Here the novel should begin to pick up speed – the game is afoot! – but instead it lurches. Leitch obfuscates drama with chapters of backstory on everything from the history of Athens to Daniel’s childhood friendship with Travis, and at absolutely the wrong time, a long discourse on Daniel’s mother’s fight with cancer, before returning to the laborious messages, which hit on every known cliche in the psychopath handbook. “I think we’re not so different,” the possible kidnapper even writes… and then he writes it again, in slightly different ways, about a dozen more times.

Author Will Leitch.
Author Will Leitch.

"How Lucky" becomes almost epistolary in its form the longer it progresses, which makes it claustrophobic and passive, and is further hampered by Leitch using direct address throughout, giving the narrative a chummy feel that waters down nearly every dramatic moment.
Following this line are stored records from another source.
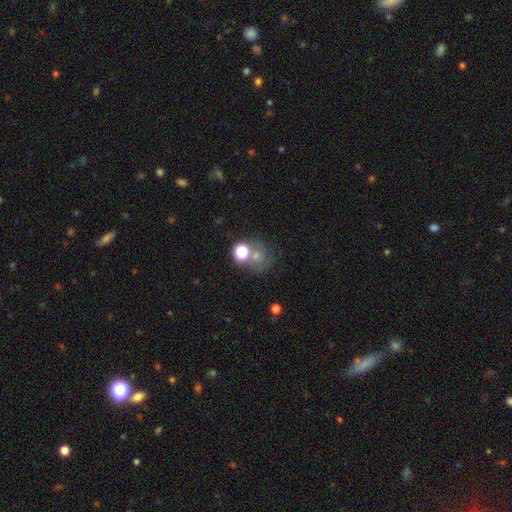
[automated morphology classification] smooth 46%, star or artifact 35%, featured or disk 19%. Down the decision tree: merging — none (52%).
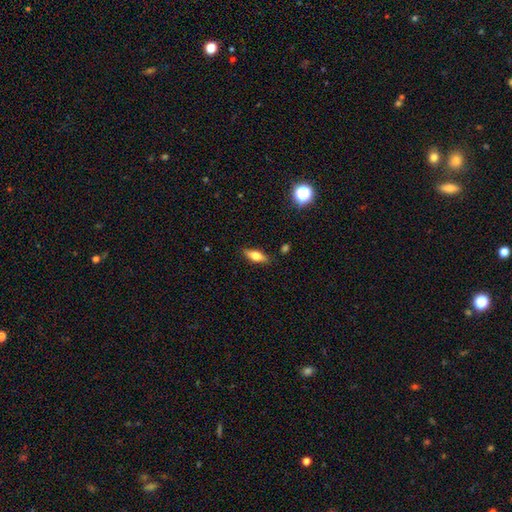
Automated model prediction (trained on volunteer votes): Smooth or featured? smooth (62%)
How rounded? in between (62%)
Merging? none (85%)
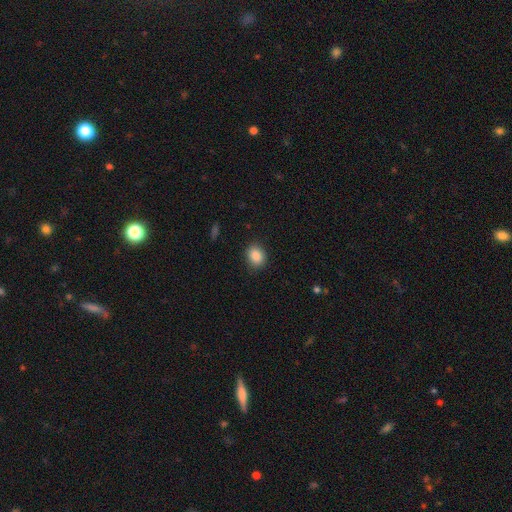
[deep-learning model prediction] This appears to be a smooth galaxy with no disk features (87%) that is round (51%). Merging: none (86%).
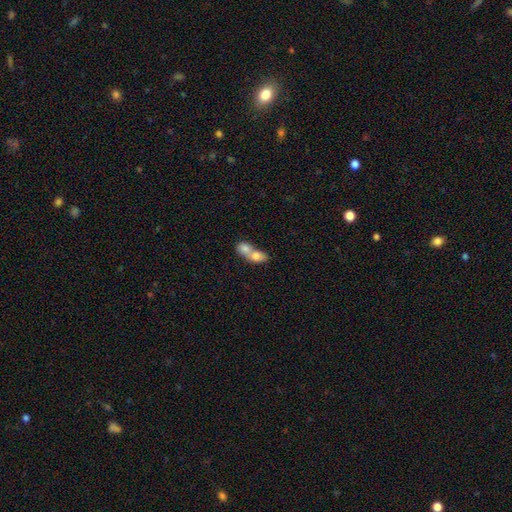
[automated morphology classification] Smooth or featured?
  - smooth: 73% *
  - featured or disk: 20%
  - star or artifact: 7%
How rounded?
  - in between: 69% *
  - round: 27%
  - cigar-shaped: 4%
Merging?
  - merger: 82% *
  - none: 11%
  - minor disturbance: 4%
  - major disturbance: 3%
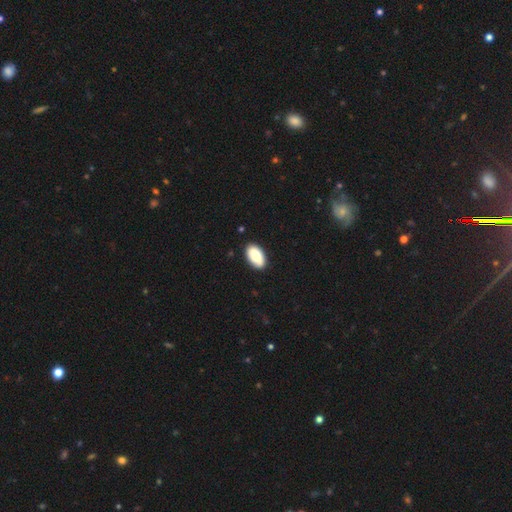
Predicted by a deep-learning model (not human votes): A smooth galaxy with no disk features (85%) that is in between round and cigar-shaped (95%).

Vote fractions:
- Smooth or featured? smooth: 85% / featured or disk: 8% / star or artifact: 6%
- How rounded? in between: 95% / round: 3% / cigar-shaped: 2%
- Merging? none: 85% / minor disturbance: 12% / major disturbance: 2% / merger: 1%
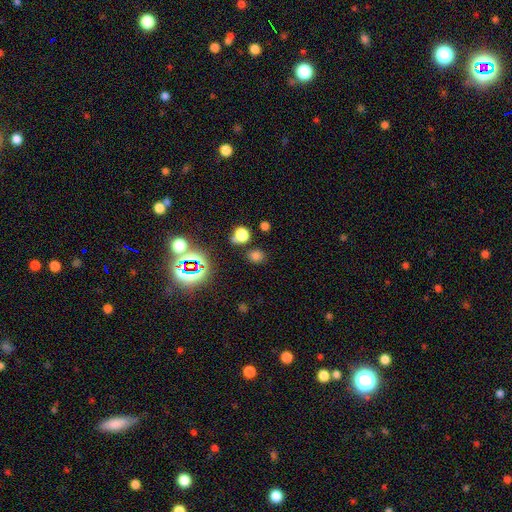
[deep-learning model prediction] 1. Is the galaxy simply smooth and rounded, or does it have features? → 65% smooth, 29% star or artifact, 6% featured or disk.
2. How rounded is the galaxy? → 73% round, 26% in between, 1% cigar-shaped.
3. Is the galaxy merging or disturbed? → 79% none, 10% minor disturbance, 7% merger, 4% major disturbance.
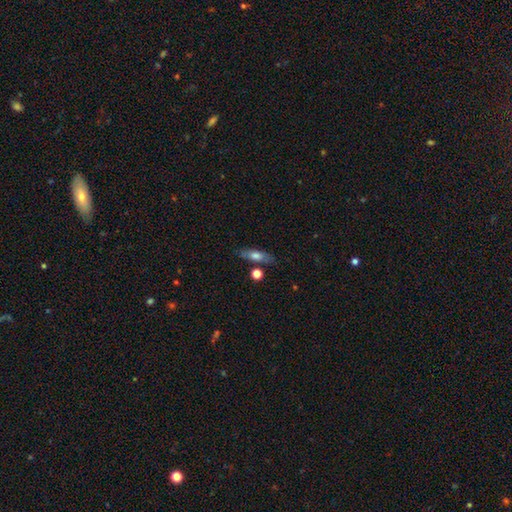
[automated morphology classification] smooth-or-featured: smooth: 63% | featured or disk: 29% | star or artifact: 8%
  how-rounded: cigar-shaped: 53% | in between: 43% | round: 4%
  merging: none: 76% | minor disturbance: 13% | merger: 7% | major disturbance: 4%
If the narrator feels free to chat with us, the odds are fair he’s going to make it through the most drastic near-death event, including the remarkably absurd climax, which strains both believability and plausibility – imagine Encyclopedia Brown tying up a case up with the help of some flash-bang grenades and America’s most inept police force – but readers will be long past caring at that point. More troubling, we know no more about the missing woman, Ai-Chin, on page 300 than we did on page one. She is a conceit, not a character.

It’s a shame, really, because Leitch has created an indelible character in Daniel, a hero we want desperately to root for, a would-be amateur detective who could teach us about the value of human life along the way, if only he got a decent case to solve.